Is Xeomin the New Botox?

here’s a new dermal filler in town—at least, there will be soon. Just last month, the FDA approved a botulinum toxin made by Merz Aesthetics called Xeomin; Merz says it will be available nationwide as early as the spring of next year. Already approved for use in many European countries (under a different name, “Bocouture”)—including France, Italy, Spain, Germany, and the UK—Xeomin has been found to significantly reduce glabellar (wrinkle) lines. Once introduced in the U.S., it will join the ranks of Botox competitors—but unlike those competitors (such as Dysport, which requires a different dosage system), it is purported to have unit-to-unit equivalence with Botox. This similarity to Botox may give Xeomin a competitive edge over Dysport and other fillers, both in terms of pricing and of doctor preference.

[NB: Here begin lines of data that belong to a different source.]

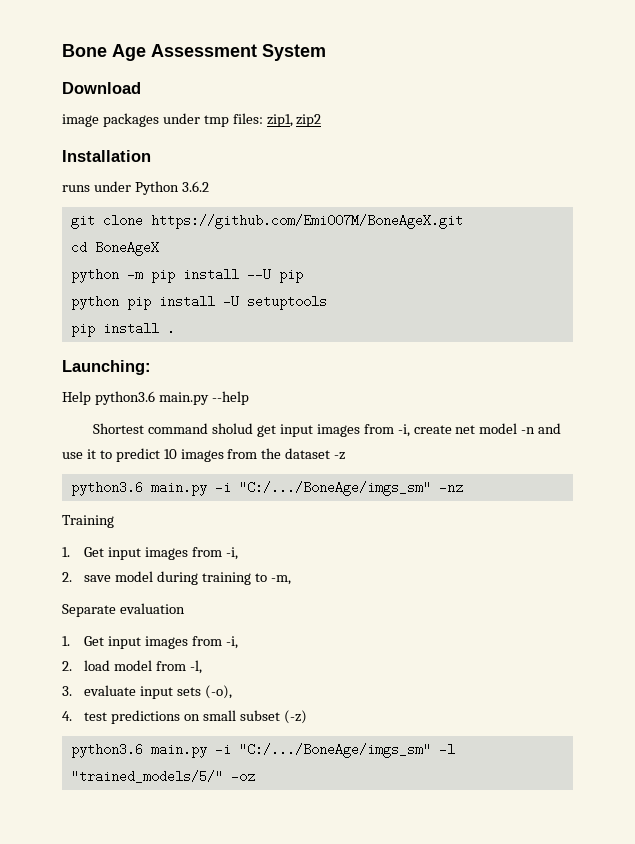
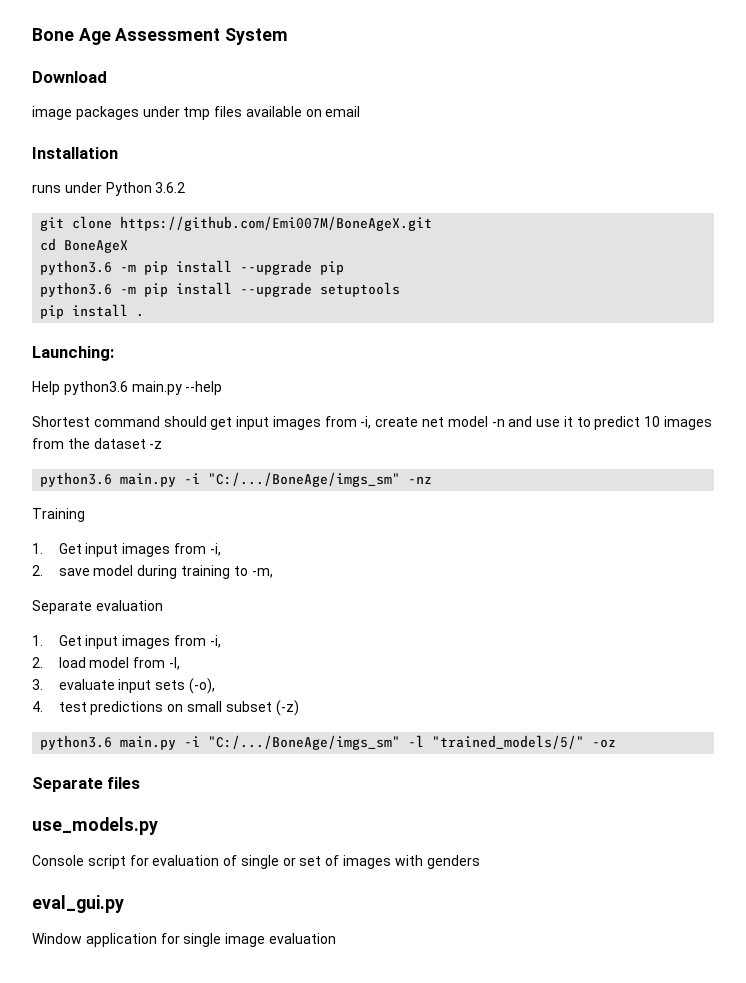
[232,113,322,127] files: zip1, zip2 -> [214,106,361,117] files available on email
[70,268,271,283] python -m pip install --U -> [40,260,313,275] python3.6 -m pip install --upgrade
[70,295,239,310] python pip install -U -> [40,282,313,297] python3.6 -m pip install --upgrade
[212,423,254,434] sholud -> [163,416,207,427] should
(255, 776) none -> [32,777,141,792] [32,817,158,835] [32,855,480,869] [32,895,124,913] [32,933,336,947] // Separate files // use_models.py // Console script for evaluation of single or set of images with genders // eval_gui.py // Window application for single image evaluation

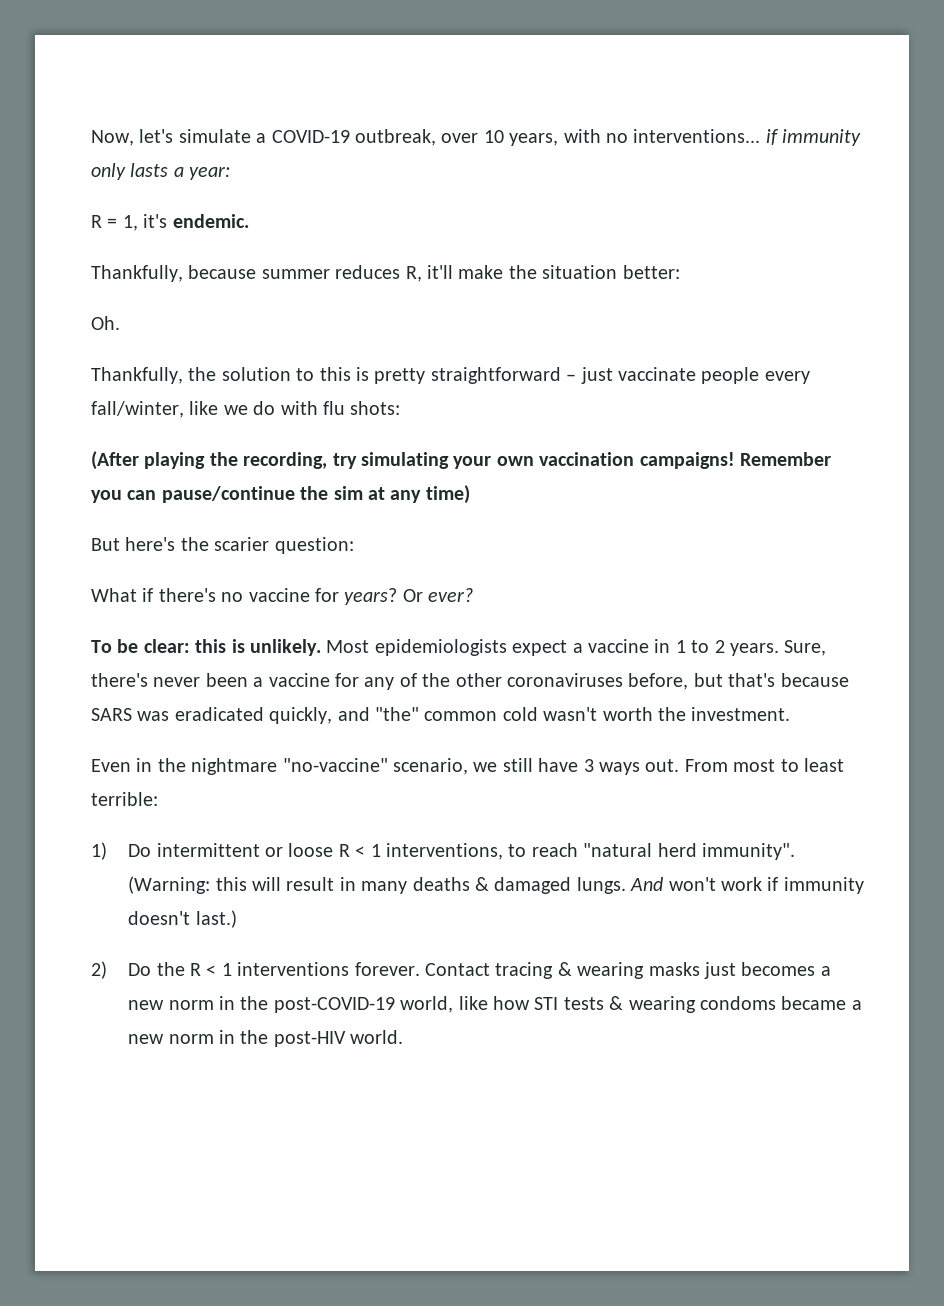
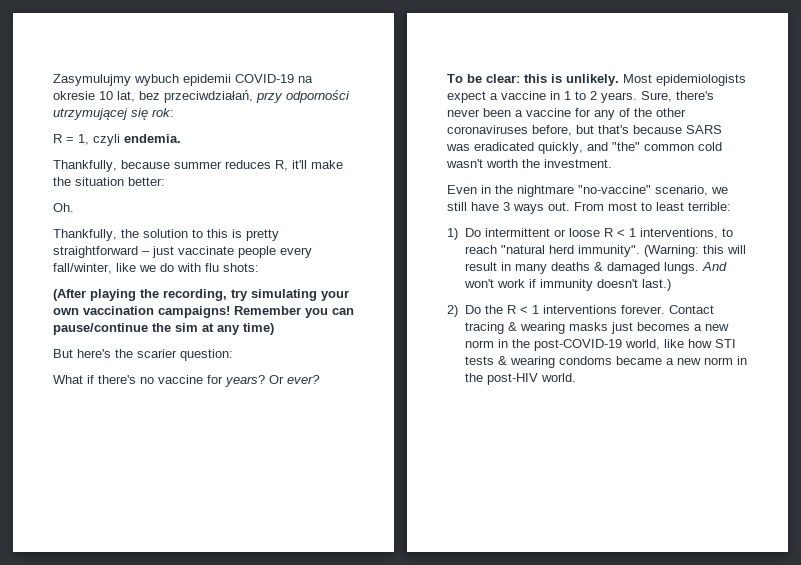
[91,129,862,146] [91,163,231,180] Now, let's simulate a COVID-19 outbreak, over 10 years, with no interventions... if immunity only lasts a year: -> [53,74,313,86] [53,90,350,103] [53,108,174,120] Zasymulujmy wybuch epidemii COVID-19 na okresie 10 lat, bez przeciwdziałań, przy odporności utrzymującej się rok:
[143,214,249,228] it's endemic. -> [93,134,181,146] czyli endemia.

What makes Xeomin different from all of its competitors, including Botox, is that its makeup does not include complexing proteins—it’s a “naked toxin.” This lower protein load doesn’t appear to change how the external effects of Xeomin develop (it seems to take about the same time as Botox to work); but it could mean that patients who have experienced adverse reactions to Botox will respond more positively to Xeomin treatments.

Until Xeomin is released in the U.S. and we plastic surgeons have a chance to witness its effects for ourselves, it’s hard to say whether we’ll be recommending Xeomin over Botox and Dysport or not. Regardless of how Xeomin stacks up, though, there’s a good chance that introducing a new product to the market will drive down botulinum prices across the board—which is nothing but good news for our patients!